▶ _Exercise prompt_:
Give only the number of lines in the data that contain the word "link".

"""

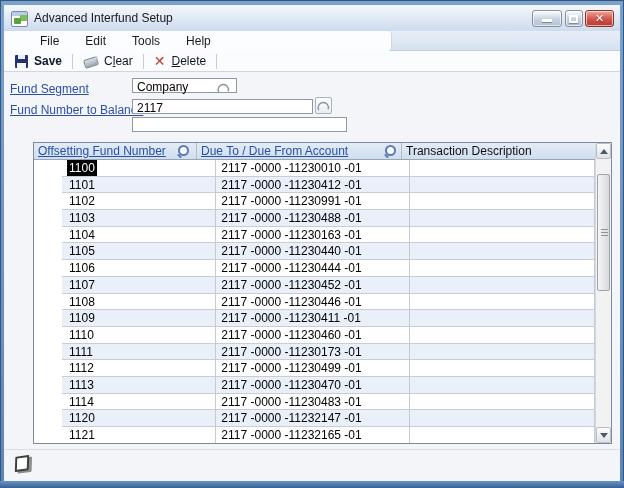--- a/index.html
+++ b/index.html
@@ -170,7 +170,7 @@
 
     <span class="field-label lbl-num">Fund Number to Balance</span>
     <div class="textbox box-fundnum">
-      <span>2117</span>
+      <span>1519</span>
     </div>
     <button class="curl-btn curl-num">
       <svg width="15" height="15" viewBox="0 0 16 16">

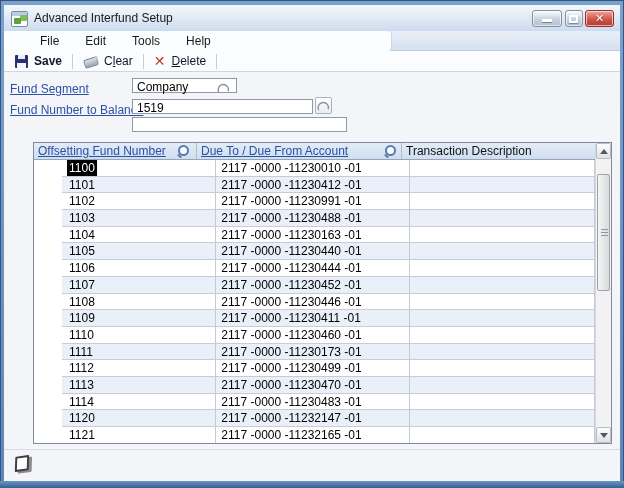--- a/index.html
+++ b/index.html
@@ -187,12 +187,12 @@
           <span class="gh-link">Offsetting Fund Number</span>
           <span class="mag mag1"></span>
         </div>
+        <div class="gh col3">
+          <span>Transaction Description</span>
+        </div>
         <div class="gh col2">
           <span class="gh-link">Due To / Due From Account</span>
           <span class="mag mag2"></span>
-        </div>
-        <div class="gh col3">
-          <span>Transaction Description</span>
         </div>
       </div>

"""

▶ _Your solution_:
2